I use a pooter whenever possible, failing that shake the buggers out the box.


----------



## Meko (Apr 29, 2007)

use a large fishtank and put your beardie / gecko / etc in it when its feeding time. 
Wait till they're fed and then take them out :crazy:


----------



## KXC (Sep 30, 2007)

linda.t said:


> leave a toilet roll tube in then just pull it out when u need the crixs
> linda


That is a GREAT suggestion!!! So simple but great.

One thing, it's okay if all the crickets are males but if there is a female in there won't she simply HAVE TO change the empty roll for a fresh roll of toliet paper? Males seems incapable of doing this according to my wife, I think she was talking about crickets.

Seriously though, with this method would you gut load with more calcium powder and the vits than usual (i.e. dust the container frequently) or just drop them into a bag from the tube.

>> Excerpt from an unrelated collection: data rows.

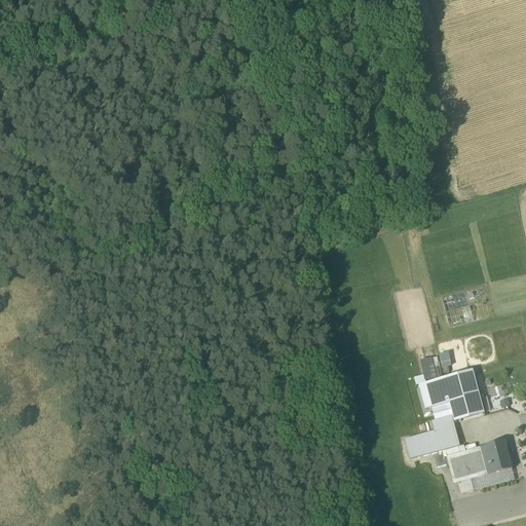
[(454,296),(443,297),(445,309),(456,308),(454,296)]
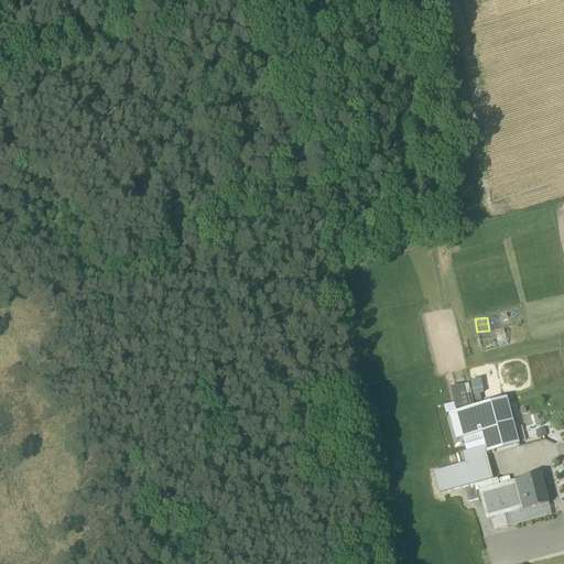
[(473,399),(484,399),(484,379),(473,379),(473,399)]
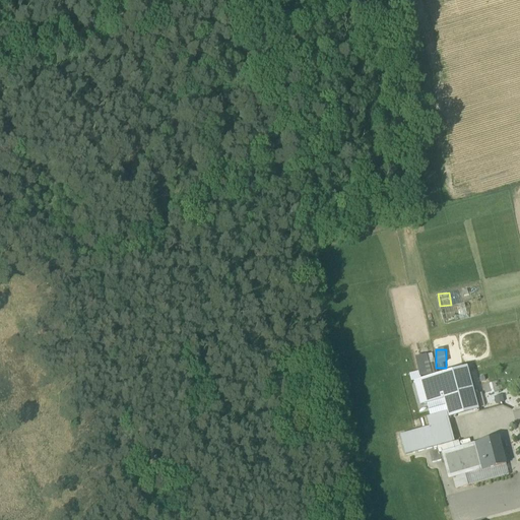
[(417,355),(419,376),(432,375),(430,354),(417,355)]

I dust every food item I put into my crickets as well as into my lizard and scatter powder in with the crickets and locusts too (I struggle to powder the live food without it escaping so powder it whenever I get a chance just in case).


----------



## Meko (Apr 29, 2007)

empy crickets into a bag, add vits or calcium, shake and empty.


----------



## Tomcat (Jul 29, 2007)

Put them in the fridge for 2-3 mins before


----------



## geckomad (Nov 26, 2007)

all i do is get hold of the card board egg holder we get them in and shake em off into another box with vits in, shake it up, then toss the food into the viv. if any escape i usually grab them.


----------



## pugger (Jul 2, 2007)

bit of selotape with a piece of fishfood stuck in the middle they get stuck on the tape, take it out and pull them off......!


----------